De Procureur-Generaal
bij de Hoge Raad der Nederlanden
AG
Vgl. onder meer HR 30 oktober 2012, ECLI:NL:HR:2012:BX5396, NJ 2013/111, m.nt. Keijzer, rov. 2.3, HR 13 december 2011, ECLI:NL:HR:2011:BT7123, NJ 2012/12, rov. 3.4, HR 18 april 2006, ECLI:NL:HR:2006:AV4871, rov. 3.5, HR 22 november 2005, ECLI:NL:HR:2005:AU3888, NJ 2006/123, rov. 3.3, HR 18 januari 2005, ECLI:NL:HR:2005:AR1860, NJ 2005/154, m.nt. De Jong, rov. 3.3 en HR 25 maart 2003, ECLI:NL:HR:2003:AE9049, NJ 2003/552, m.nt. Buruma, rov. 3.6.

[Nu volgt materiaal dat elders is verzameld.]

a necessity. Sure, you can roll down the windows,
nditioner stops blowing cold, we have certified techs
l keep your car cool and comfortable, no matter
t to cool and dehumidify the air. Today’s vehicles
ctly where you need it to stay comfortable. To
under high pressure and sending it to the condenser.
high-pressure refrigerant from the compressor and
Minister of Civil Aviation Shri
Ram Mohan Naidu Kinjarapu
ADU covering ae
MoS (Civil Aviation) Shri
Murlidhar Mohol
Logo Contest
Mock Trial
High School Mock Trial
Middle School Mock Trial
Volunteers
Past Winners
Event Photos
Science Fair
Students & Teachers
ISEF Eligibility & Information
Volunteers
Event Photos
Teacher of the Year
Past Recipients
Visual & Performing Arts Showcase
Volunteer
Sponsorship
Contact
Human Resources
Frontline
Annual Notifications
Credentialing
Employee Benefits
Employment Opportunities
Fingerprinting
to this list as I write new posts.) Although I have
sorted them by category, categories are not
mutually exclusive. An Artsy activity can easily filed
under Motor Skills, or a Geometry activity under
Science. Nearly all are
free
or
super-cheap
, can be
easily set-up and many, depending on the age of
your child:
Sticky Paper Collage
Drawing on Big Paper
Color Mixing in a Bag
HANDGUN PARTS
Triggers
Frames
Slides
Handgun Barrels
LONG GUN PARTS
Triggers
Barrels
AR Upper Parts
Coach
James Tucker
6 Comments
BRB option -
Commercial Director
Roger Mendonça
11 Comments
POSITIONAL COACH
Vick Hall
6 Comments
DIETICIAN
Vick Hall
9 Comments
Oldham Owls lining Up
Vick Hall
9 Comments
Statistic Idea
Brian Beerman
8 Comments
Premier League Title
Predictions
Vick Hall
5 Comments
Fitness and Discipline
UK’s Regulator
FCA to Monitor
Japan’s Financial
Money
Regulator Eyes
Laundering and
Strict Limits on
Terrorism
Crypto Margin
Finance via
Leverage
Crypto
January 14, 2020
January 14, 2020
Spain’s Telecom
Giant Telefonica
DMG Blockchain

Vgl. HR 14 september 2004, ECLI:NL:HR:2004:AP2145.
Vgl. onder meer HR 16 december 2014, ECLI:NL:HR:2014:3638.
Anders dan in HR 10 november 2015, ECLI:NL:HR:2015:3245, heeft het hof in de onderhavige zaak dus vastgesteld dat het geweld met grote kracht is toegebracht.
Vgl. ook HR 12 mei 1964, ECLI:NL:HR:1964:AB4549, NJ 1965/26, HR 4 december 2007, ECLI:NL:HR:2007:BB7117, NJ 2008/17, HR 26 februari 2002, ECLI:NL:HR:2002:AO8877 en HR 14 december 2004, ECLI:NL:HR:2004:AR3226, NJ 2006/44.
Vgl. HR 11 april 2006, ECLI:NL:HR:2006:AU9130, NJ 2006/393, m.nt. Y. Buruma.